Nonsense! The truth is most foreign beers have thrown in the towel, and their marketing is feeble. Less than 1% of last year's sales was pumped into above-the-line promotion [total beer sales of NT$37 billion saw total adspend of NT$323m]. In the first half of this year, five of them - Heineken, Tsingtao [April launch], Kirin, Asahi and Beck's [May re-launch] - spent NT$90.2m, or 93% of the period's NT$96.9m in advertising. The rest rely on word-of-mouth, posters and leggy girls in revealing garb sent to bars and discos to pass out 2-for-1 coupons.
Today, there are 182 imported beers on the island, and the winners among them are Heineken, Tsingtao, and Kirin, for example, which have local branch offices to oversee distribution.
The same can be said for liquor. Johnnie Walker and Suntory have top tier distributors [Diageo and Country House] that can penetrate the network of neighborhood bars, city discos, rural KTVs, mom-and-pop groceries or exceedingly rare liquor stores scattered across the island. Ditto, the imported brandies and Cognacs.
The only other hope is to cut a sweetheart deal with a major convenience store, supermarket chain or hypermart. While the TTWMB slumbered through the 1980s and 1990s, a handful of Taiwan food and beverage companies built a whole new retailing environment. The best example is Uni-President Enterprises Corporation, which manufactures thousands of branded foodstuffs and 'owns' the channels that sells them, such as the more than 3,000 7-Elevens it operates for its US partner.

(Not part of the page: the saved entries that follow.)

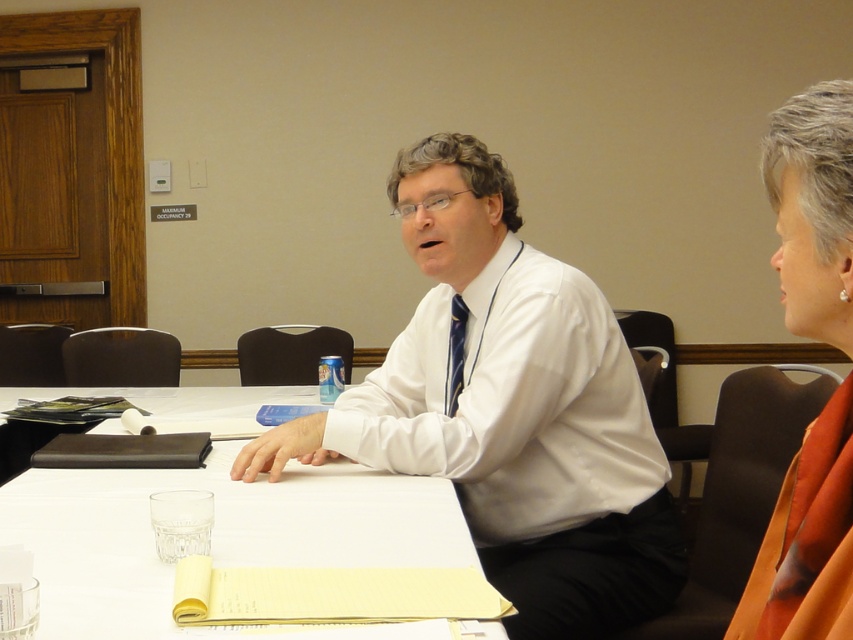
You are a security guard in the conference room and need to check the distance between the two people sitting at the table. The maximum occupancy sign says 29 people. Can you confirm if the distance between the white glossy shirt at center and the other person meets the social distancing guidelines of 6 feet apart?

The distance between the white glossy shirt at center and the other person is 4.41 feet, which is less than the required 6 feet for social distancing guidelines. Therefore, they are not maintaining the recommended distance.

You are organizing a formal event and need to ensure proper attire. Looking at the image, which item is placed lower on the person wearing the white smooth dress shirt at center and blue striped tie at center?

The white smooth dress shirt at center is positioned under the blue striped tie at center, so the dress shirt is placed lower on the person.

You are organizing a meeting in this conference room and need to place a name tag on the table. The name tag is 10 cm wide. The white glossy shirt at center and white paper at center are both on the table. Which object can the name tag be placed next to without overlapping?

The white paper at center can accommodate the name tag since the white glossy shirt at center is positioned over it, indicating the shirt is on top, so placing the name tag next to the white paper at center would avoid overlap.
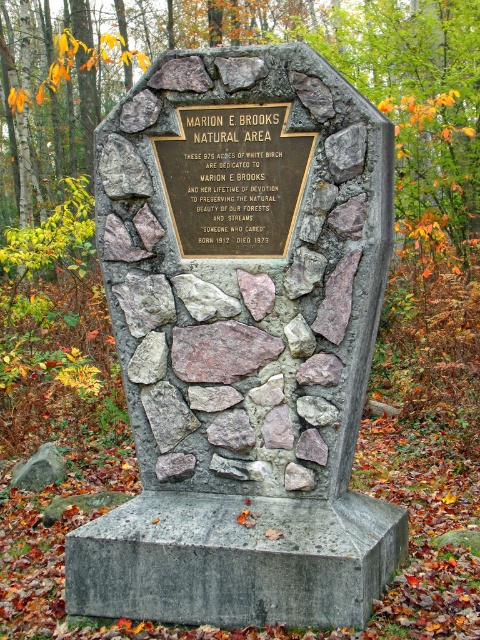
Question: Does rustic stone marker at center have a greater width compared to rusty stone at center?

Choices:
 (A) no
 (B) yes

Answer: (B)

Question: Can you confirm if rustic stone marker at center is bigger than rusty stone at center?

Choices:
 (A) yes
 (B) no

Answer: (A)

Question: Which point appears farthest from the camera in this image?

Choices:
 (A) (152, 81)
 (B) (252, 435)
 (C) (213, 339)
 (D) (37, 480)

Answer: (D)

Question: Which of these objects is positioned farthest from the rusty stone at center?

Choices:
 (A) gray rough stone at center
 (B) gold polished metal plaque at center
 (C) gray rock at center

Answer: (C)

Question: Can you confirm if rustic stone marker at center is bigger than gold polished metal plaque at center?

Choices:
 (A) yes
 (B) no

Answer: (A)

Question: Which point appears farthest from the camera in this image?

Choices:
 (A) (206, 344)
 (B) (56, 461)
 (C) (237, 449)
 (D) (291, 172)

Answer: (B)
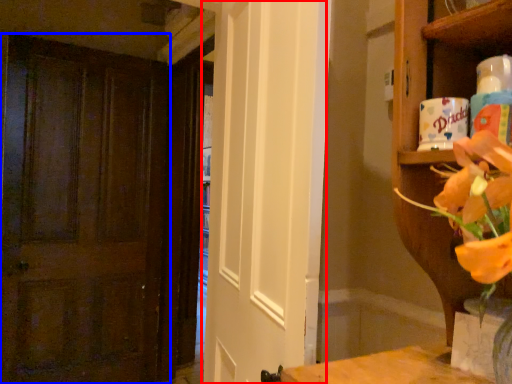
Question: Which point is further to the camera, screen door (highlighted by a red box) or door (highlighted by a blue box)?

Choices:
 (A) screen door
 (B) door

Answer: (B)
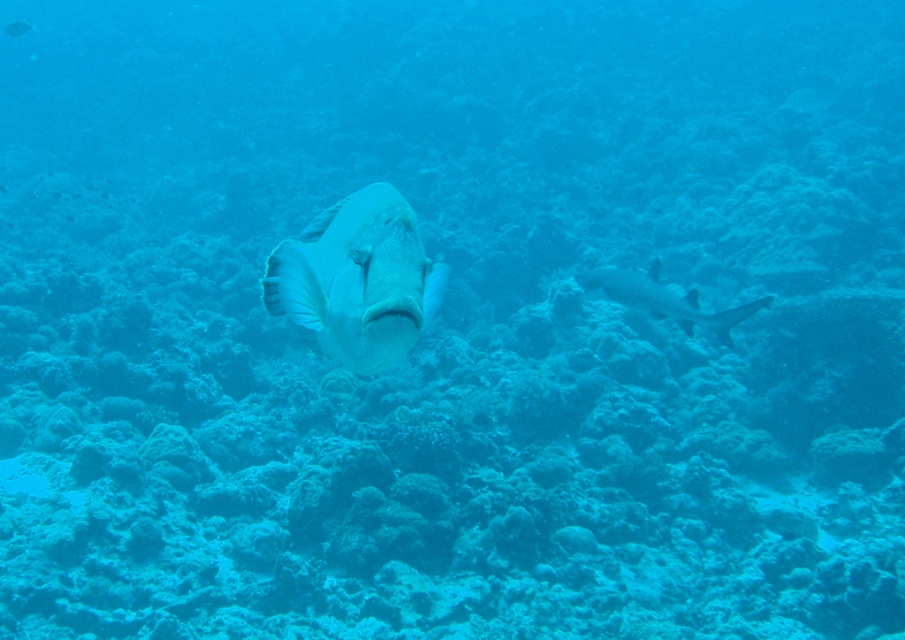
You are a marine biologist observing an underwater scene. You notice a white matte fish at center and a smooth gray shark at center. Based on their positions, which one is closer to the ocean floor?

The white matte fish at center is below the smooth gray shark at center, so it is closer to the ocean floor.

You are a marine biologist observing an underwater scene. You notice a white matte fish at center and a smooth gray shark at center. Based on their positions, which one is closer to your viewpoint?

The white matte fish at center is closer to your viewpoint because it is positioned in front of the smooth gray shark at center.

Beer, wine or liquor supplicants must pay stocking fees and guarantee - in cash - minimum sales. Uni-President is not alone. Other Taiwan corporations have wrapped their octopus-like arms around food or beverage production and major distribution and retail channels.
It has a strange déjà vu about it. WTO or no WTO, Taiwan remains a distributor's market, and it is this new breed of merchandisers - not the foreign brands - that will teach the tottering TTWMB the lesson of the century. In the press, TTWMB is talking about laying off 5,000 of its 12,000 employees, selling real estate and consolidating resources, while these new players - Uni-President, Kuang Chuan, Hey Song, King Car and others - are spin-doctoring plans about building local breweries, planting vineyards, buying foreign wineries, licensing excess capacity with Japanese distillers and launching biotechnology subsidiaries and more.